Saved data entries
:::

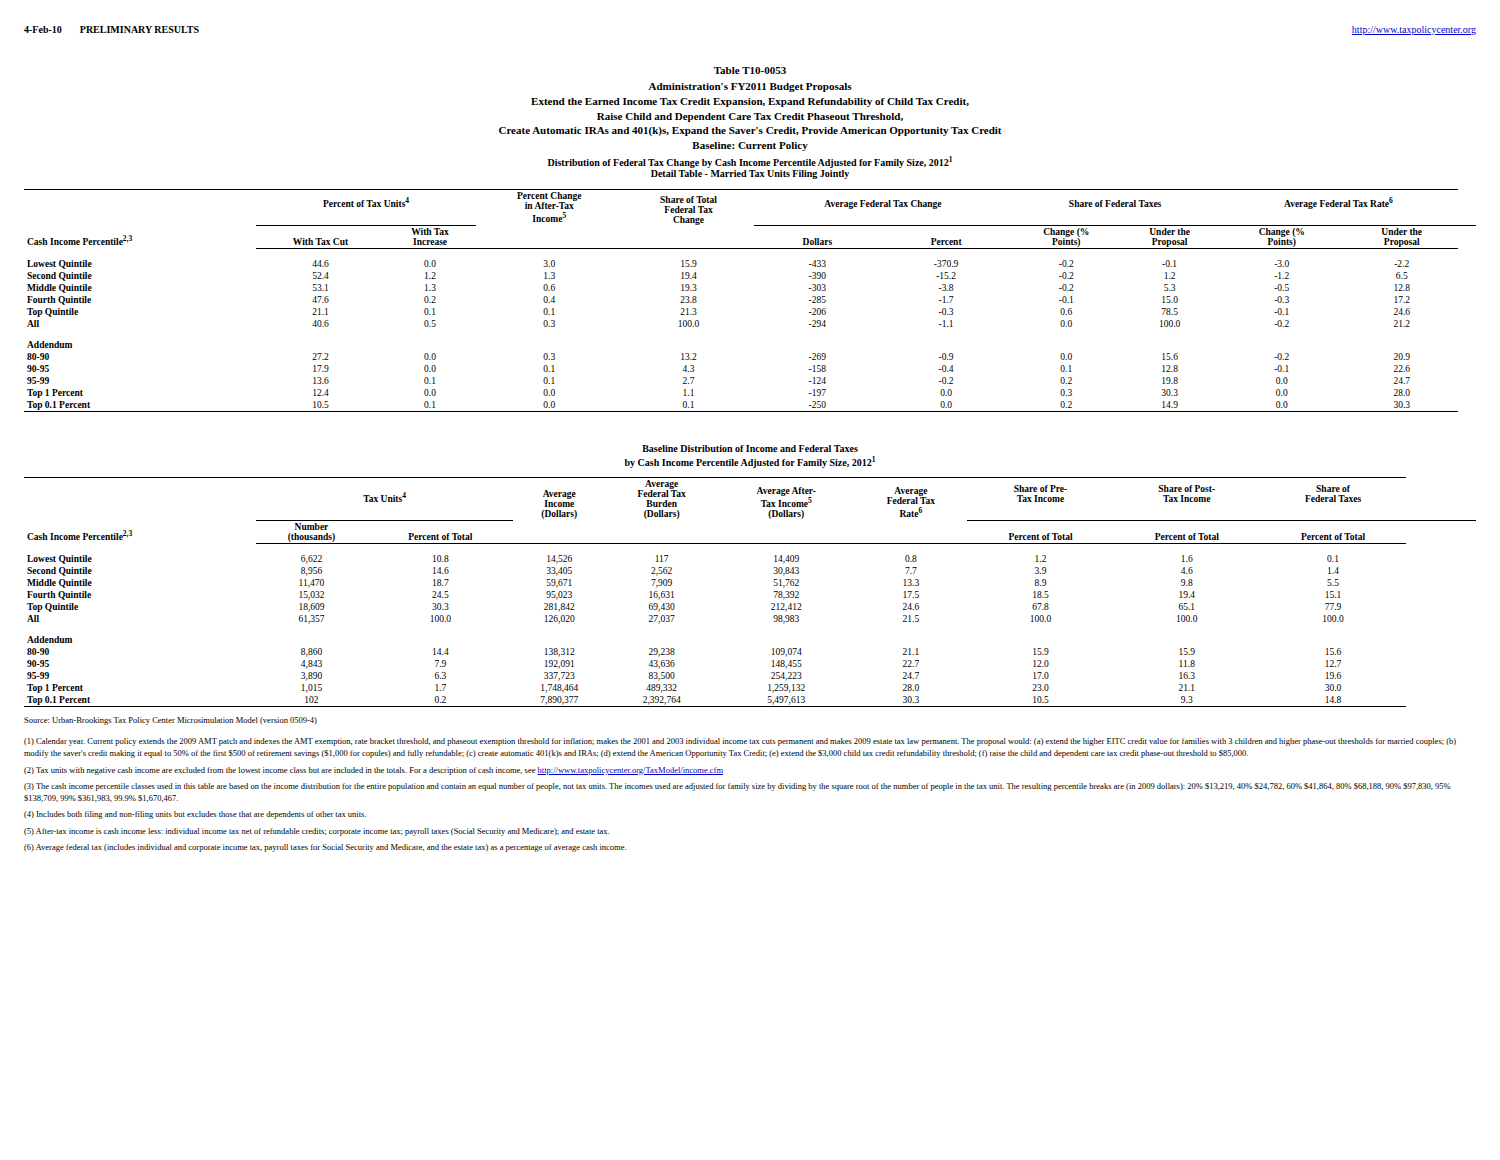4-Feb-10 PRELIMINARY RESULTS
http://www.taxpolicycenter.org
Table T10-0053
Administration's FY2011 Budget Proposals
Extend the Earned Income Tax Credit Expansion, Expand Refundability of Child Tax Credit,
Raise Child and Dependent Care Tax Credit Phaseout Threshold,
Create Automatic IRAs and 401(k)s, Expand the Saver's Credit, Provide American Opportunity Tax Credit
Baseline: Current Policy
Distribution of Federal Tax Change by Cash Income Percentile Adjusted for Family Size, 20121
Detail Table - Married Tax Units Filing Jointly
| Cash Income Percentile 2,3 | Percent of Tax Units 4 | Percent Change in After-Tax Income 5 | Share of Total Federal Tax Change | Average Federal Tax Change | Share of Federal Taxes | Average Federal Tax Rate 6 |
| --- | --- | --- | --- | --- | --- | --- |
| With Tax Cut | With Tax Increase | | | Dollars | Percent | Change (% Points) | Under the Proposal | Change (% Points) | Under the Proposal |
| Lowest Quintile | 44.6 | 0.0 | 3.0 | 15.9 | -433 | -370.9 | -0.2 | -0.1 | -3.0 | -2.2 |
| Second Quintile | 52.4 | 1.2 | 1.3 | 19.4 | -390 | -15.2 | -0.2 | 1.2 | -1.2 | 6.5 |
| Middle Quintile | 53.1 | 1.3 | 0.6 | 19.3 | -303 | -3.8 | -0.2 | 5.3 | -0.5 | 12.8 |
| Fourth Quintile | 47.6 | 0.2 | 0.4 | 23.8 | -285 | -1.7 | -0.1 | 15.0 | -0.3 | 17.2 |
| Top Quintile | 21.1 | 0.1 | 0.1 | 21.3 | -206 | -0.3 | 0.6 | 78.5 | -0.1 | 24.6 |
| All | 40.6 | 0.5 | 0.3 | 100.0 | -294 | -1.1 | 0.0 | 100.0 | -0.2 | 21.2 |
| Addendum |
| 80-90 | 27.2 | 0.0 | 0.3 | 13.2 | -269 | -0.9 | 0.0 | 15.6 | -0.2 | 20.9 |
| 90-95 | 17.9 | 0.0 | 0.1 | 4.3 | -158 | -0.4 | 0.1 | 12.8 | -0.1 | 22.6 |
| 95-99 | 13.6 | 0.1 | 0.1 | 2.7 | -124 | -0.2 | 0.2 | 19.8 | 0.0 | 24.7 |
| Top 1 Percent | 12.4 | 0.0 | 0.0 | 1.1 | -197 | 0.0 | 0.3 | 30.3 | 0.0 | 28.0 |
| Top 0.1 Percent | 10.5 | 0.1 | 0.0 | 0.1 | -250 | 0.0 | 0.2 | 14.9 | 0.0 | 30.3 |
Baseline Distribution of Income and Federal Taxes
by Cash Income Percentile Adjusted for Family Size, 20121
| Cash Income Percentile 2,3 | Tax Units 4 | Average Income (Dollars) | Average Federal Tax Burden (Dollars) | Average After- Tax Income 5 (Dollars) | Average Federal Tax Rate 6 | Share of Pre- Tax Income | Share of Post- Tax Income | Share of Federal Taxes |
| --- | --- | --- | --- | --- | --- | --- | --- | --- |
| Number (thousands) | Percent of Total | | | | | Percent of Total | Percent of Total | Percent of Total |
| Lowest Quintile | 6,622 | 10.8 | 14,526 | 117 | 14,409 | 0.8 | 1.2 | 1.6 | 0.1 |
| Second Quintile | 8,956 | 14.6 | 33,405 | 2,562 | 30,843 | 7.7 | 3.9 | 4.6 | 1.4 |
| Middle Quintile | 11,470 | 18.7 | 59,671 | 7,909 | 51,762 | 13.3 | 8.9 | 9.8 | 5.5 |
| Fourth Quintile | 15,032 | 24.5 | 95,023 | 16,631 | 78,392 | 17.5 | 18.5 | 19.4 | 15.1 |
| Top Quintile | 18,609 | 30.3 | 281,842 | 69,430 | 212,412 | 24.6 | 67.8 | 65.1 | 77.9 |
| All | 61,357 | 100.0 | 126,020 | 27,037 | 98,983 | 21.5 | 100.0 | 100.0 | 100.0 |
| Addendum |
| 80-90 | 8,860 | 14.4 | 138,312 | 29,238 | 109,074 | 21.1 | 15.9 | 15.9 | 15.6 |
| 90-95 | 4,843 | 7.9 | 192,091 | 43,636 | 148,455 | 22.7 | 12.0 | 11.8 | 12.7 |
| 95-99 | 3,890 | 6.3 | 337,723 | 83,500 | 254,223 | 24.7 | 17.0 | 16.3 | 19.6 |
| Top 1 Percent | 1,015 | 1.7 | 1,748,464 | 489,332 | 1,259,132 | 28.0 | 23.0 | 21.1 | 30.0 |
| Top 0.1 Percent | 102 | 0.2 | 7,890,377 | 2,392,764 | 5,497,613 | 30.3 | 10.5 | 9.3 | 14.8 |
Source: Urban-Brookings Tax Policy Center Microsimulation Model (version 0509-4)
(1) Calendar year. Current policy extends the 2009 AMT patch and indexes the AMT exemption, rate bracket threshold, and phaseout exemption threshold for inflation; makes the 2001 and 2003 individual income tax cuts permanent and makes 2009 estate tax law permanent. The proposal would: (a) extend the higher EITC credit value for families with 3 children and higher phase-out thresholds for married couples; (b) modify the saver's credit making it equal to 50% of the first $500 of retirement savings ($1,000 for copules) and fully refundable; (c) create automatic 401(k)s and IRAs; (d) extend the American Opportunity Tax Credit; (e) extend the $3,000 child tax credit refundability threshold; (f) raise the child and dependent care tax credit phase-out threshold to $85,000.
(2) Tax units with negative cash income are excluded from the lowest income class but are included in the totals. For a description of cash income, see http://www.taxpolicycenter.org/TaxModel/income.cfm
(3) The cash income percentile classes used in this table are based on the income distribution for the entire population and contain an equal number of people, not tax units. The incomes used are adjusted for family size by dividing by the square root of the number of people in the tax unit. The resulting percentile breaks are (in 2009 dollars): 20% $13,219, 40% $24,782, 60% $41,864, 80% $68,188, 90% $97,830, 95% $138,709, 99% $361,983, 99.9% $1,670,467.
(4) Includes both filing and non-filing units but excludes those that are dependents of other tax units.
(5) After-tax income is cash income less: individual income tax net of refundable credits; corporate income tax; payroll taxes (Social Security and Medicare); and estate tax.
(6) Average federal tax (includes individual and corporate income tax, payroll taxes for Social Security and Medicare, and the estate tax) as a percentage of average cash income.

:::

*Task goal:* Verbatim copy, images excluded: transcribe all the entries above.

*Output below:*
4-Feb-10 PRELIMINARY RESULTS
http://www.taxpolicycenter.org
Table T10-0053
Administration's FY2011 Budget Proposals
Extend the Earned Income Tax Credit Expansion, Expand Refundability of Child Tax Credit,
Raise Child and Dependent Care Tax Credit Phaseout Threshold,
Create Automatic IRAs and 401(k)s, Expand the Saver's Credit, Provide American Opportunity Tax Credit
Baseline: Current Policy
Distribution of Federal Tax Change by Cash Income Percentile Adjusted for Family Size, 20121
Detail Table - Married Tax Units Filing Jointly
| Cash Income Percentile 2,3 | Percent of Tax Units 4 | Percent Change in After-Tax Income 5 | Share of Total Federal Tax Change | Average Federal Tax Change | Share of Federal Taxes | Average Federal Tax Rate 6 |
| --- | --- | --- | --- | --- | --- | --- |
| With Tax Cut | With Tax Increase | | | Dollars | Percent | Change (% Points) | Under the Proposal | Change (% Points) | Under the Proposal |
| Lowest Quintile | 44.6 | 0.0 | 3.0 | 15.9 | -433 | -370.9 | -0.2 | -0.1 | -3.0 | -2.2 |
| Second Quintile | 52.4 | 1.2 | 1.3 | 19.4 | -390 | -15.2 | -0.2 | 1.2 | -1.2 | 6.5 |
| Middle Quintile | 53.1 | 1.3 | 0.6 | 19.3 | -303 | -3.8 | -0.2 | 5.3 | -0.5 | 12.8 |
| Fourth Quintile | 47.6 | 0.2 | 0.4 | 23.8 | -285 | -1.7 | -0.1 | 15.0 | -0.3 | 17.2 |
| Top Quintile | 21.1 | 0.1 | 0.1 | 21.3 | -206 | -0.3 | 0.6 | 78.5 | -0.1 | 24.6 |
| All | 40.6 | 0.5 | 0.3 | 100.0 | -294 | -1.1 | 0.0 | 100.0 | -0.2 | 21.2 |
| Addendum |
| 80-90 | 27.2 | 0.0 | 0.3 | 13.2 | -269 | -0.9 | 0.0 | 15.6 | -0.2 | 20.9 |
| 90-95 | 17.9 | 0.0 | 0.1 | 4.3 | -158 | -0.4 | 0.1 | 12.8 | -0.1 | 22.6 |
| 95-99 | 13.6 | 0.1 | 0.1 | 2.7 | -124 | -0.2 | 0.2 | 19.8 | 0.0 | 24.7 |
| Top 1 Percent | 12.4 | 0.0 | 0.0 | 1.1 | -197 | 0.0 | 0.3 | 30.3 | 0.0 | 28.0 |
| Top 0.1 Percent | 10.5 | 0.1 | 0.0 | 0.1 | -250 | 0.0 | 0.2 | 14.9 | 0.0 | 30.3 |
Baseline Distribution of Income and Federal Taxes
by Cash Income Percentile Adjusted for Family Size, 20121
| Cash Income Percentile 2,3 | Tax Units 4 | Average Income (Dollars) | Average Federal Tax Burden (Dollars) | Average After- Tax Income 5 (Dollars) | Average Federal Tax Rate 6 | Share of Pre- Tax Income | Share of Post- Tax Income | Share of Federal Taxes |
| --- | --- | --- | --- | --- | --- | --- | --- | --- |
| Number (thousands) | Percent of Total | | | | | Percent of Total | Percent of Total | Percent of Total |
| Lowest Quintile | 6,622 | 10.8 | 14,526 | 117 | 14,409 | 0.8 | 1.2 | 1.6 | 0.1 |
| Second Quintile | 8,956 | 14.6 | 33,405 | 2,562 | 30,843 | 7.7 | 3.9 | 4.6 | 1.4 |
| Middle Quintile | 11,470 | 18.7 | 59,671 | 7,909 | 51,762 | 13.3 | 8.9 | 9.8 | 5.5 |
| Fourth Quintile | 15,032 | 24.5 | 95,023 | 16,631 | 78,392 | 17.5 | 18.5 | 19.4 | 15.1 |
| Top Quintile | 18,609 | 30.3 | 281,842 | 69,430 | 212,412 | 24.6 | 67.8 | 65.1 | 77.9 |
| All | 61,357 | 100.0 | 126,020 | 27,037 | 98,983 | 21.5 | 100.0 | 100.0 | 100.0 |
| Addendum |
| 80-90 | 8,860 | 14.4 | 138,312 | 29,238 | 109,074 | 21.1 | 15.9 | 15.9 | 15.6 |
| 90-95 | 4,843 | 7.9 | 192,091 | 43,636 | 148,455 | 22.7 | 12.0 | 11.8 | 12.7 |
| 95-99 | 3,890 | 6.3 | 337,723 | 83,500 | 254,223 | 24.7 | 17.0 | 16.3 | 19.6 |
| Top 1 Percent | 1,015 | 1.7 | 1,748,464 | 489,332 | 1,259,132 | 28.0 | 23.0 | 21.1 | 30.0 |
| Top 0.1 Percent | 102 | 0.2 | 7,890,377 | 2,392,764 | 5,497,613 | 30.3 | 10.5 | 9.3 | 14.8 |
Source: Urban-Brookings Tax Policy Center Microsimulation Model (version 0509-4)
(1) Calendar year. Current policy extends the 2009 AMT patch and indexes the AMT exemption, rate bracket threshold, and phaseout exemption threshold for inflation; makes the 2001 and 2003 individual income tax cuts permanent and makes 2009 estate tax law permanent. The proposal would: (a) extend the higher EITC credit value for families with 3 children and higher phase-out thresholds for married couples; (b) modify the saver's credit making it equal to 50% of the first $500 of retirement savings ($1,000 for copules) and fully refundable; (c) create automatic 401(k)s and IRAs; (d) extend the American Opportunity Tax Credit; (e) extend the $3,000 child tax credit refundability threshold; (f) raise the child and dependent care tax credit phase-out threshold to $85,000.
(2) Tax units with negative cash income are excluded from the lowest income class but are included in the totals. For a description of cash income, see http://www.taxpolicycenter.org/TaxModel/income.cfm
(3) The cash income percentile classes used in this table are based on the income distribution for the entire population and contain an equal number of people, not tax units. The incomes used are adjusted for family size by dividing by the square root of the number of people in the tax unit. The resulting percentile breaks are (in 2009 dollars): 20% $13,219, 40% $24,782, 60% $41,864, 80% $68,188, 90% $97,830, 95% $138,709, 99% $361,983, 99.9% $1,670,467.
(4) Includes both filing and non-filing units but excludes those that are dependents of other tax units.
(5) After-tax income is cash income less: individual income tax net of refundable credits; corporate income tax; payroll taxes (Social Security and Medicare); and estate tax.
(6) Average federal tax (includes individual and corporate income tax, payroll taxes for Social Security and Medicare, and the estate tax) as a percentage of average cash income.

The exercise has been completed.